What then is a Comprehensive Cancer Centre? Professor Erlend Smeland, a member of the Centre’s international council, explains that the criterion is cutting-edge research, education, and cancer care at the highest level. He adds:

"Europe has 20 Comprehensive Cancer Centres, and the EU is aiming for 90 percent of all cancer patients to be treated within a Comprehensive Cancer Centre by 2030"

The cancer care of the future – where are we heading?

Image from Karolinska CCC-day on 1 April 2022. Photo: Malin Jochumsen

Robotic surgery has existed for twenty years and has led to obvious advances. Shorter training time, better precision surgery, leading to better outcomes and survival after treatment. Peter Wiklund, Professor of Urology, who had earlier in the day carried out livestreamed robotic surgery, gave an example of the development within bladder cancer surgery.

"A cystectomy patient is now able to leave the hospital from day four after an operation. Previously they arrived on the ward with their suitcases and more or less moved in", Peter says.

The cancer care of the future involves a number of research areas and concepts. Presentations and panel discussions provided a look at precision medicine and an immersion in molecular pathology which has seen a technical revolution within genetic technique during the last 10–20 year.

The focus is gradually moving from previously significant prognostic and treatment determining characteristics of the tumour, such as for instance its size or the situation regarding metastases, towards the genetic profile of a tumour.
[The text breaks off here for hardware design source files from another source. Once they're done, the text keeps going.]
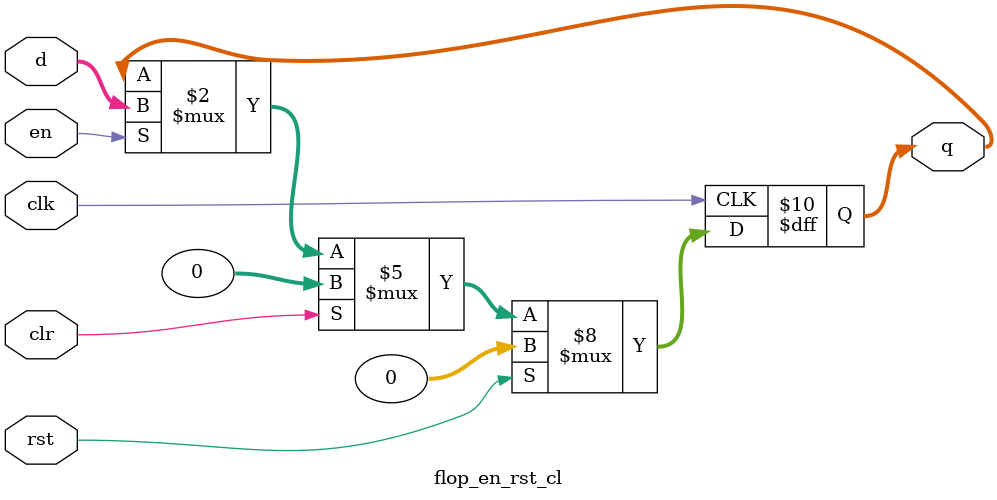
<source format=sv>
`timescale 1ns/1ps


module flop_en_rst_cl #(
    parameter int WIDTH = 32,
    // Value after reset (e.g., 0 or INSTR_NOP for instruction regs)
    parameter logic [WIDTH-1:0] RESET_VAL = '0,
    // Value to load on clear/flush (often same as reset; for IF/ID instr use INSTR_NOP)
    parameter logic [WIDTH-1:0] CLEAR_VAL = '0
    )(
    input  logic             clk,
    input  logic             rst,     // synchronous, active-high
    input  logic             en,      // active-high enable: 1=update, 0=hold
    input  logic             clr,     // synchronous clear/flush (wins over en)
    input  logic [WIDTH-1:0] d,       // input data
    output logic [WIDTH-1:0] q        // registered output
    );

    always_ff @(posedge clk) begin
        if (rst)       q <= RESET_VAL;   // highest priority
        else if (clr)  q <= CLEAR_VAL;   // inject bubble even during stalls
        else if (en)   q <= d;           // CE maps to FF's native enable on FPGA
        // else: hold previous value
    end

endmodule

</source>
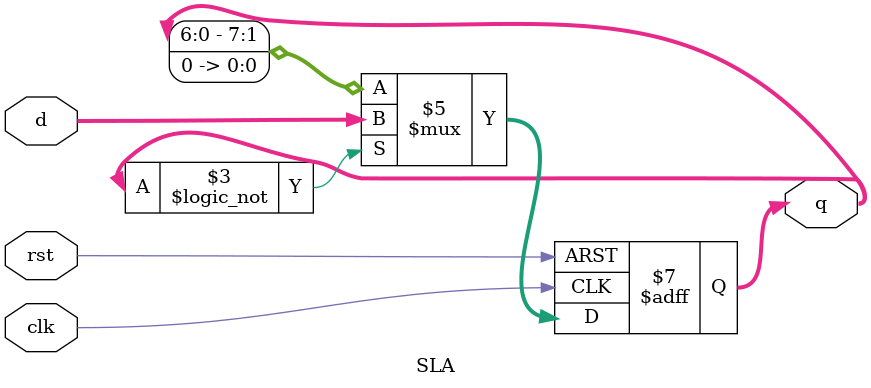
<source format=v>
module SLA(rst, clk, d, q);
input rst, clk;
input [7:0] d;
output reg [7:0] q;

always@(negedge rst, posedge clk)
begin
if(!rst) q = 0;
else begin
	if(!q) q <= d;
	else q[7:0] <= {q[6:0], 1'b0};
end
end

endmodule

</source>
"We are seeing a development from mortal illness towards chronic illness thanks to precision medicine", says Jeffrey Yachnin, Senior Consultant.

Following presentations and contributions to an abstract competition, Patrik Rossi, Head of Theme Cancer at Karolinska University Hospital, concluded by providing a summary of the day’s event and emphasising the importance of collaboration:

"Nobody can carry out research singlehandedly. Our part is like a piece in a jigsaw puzzle – it helps construct a puzzle with no end in sight. The big picture will become clear far into the future."

About the Karolinska Comprehensive Cancer Centre

Karolinska CCC brings together cutting-edge expertise in highly specialised cancer care and cancer research. The centre is a joint initiative between Karolinska University Hospital and Karolinska Institutet. It is also the first accredited Comprehensive Cancer Centre in Sweden.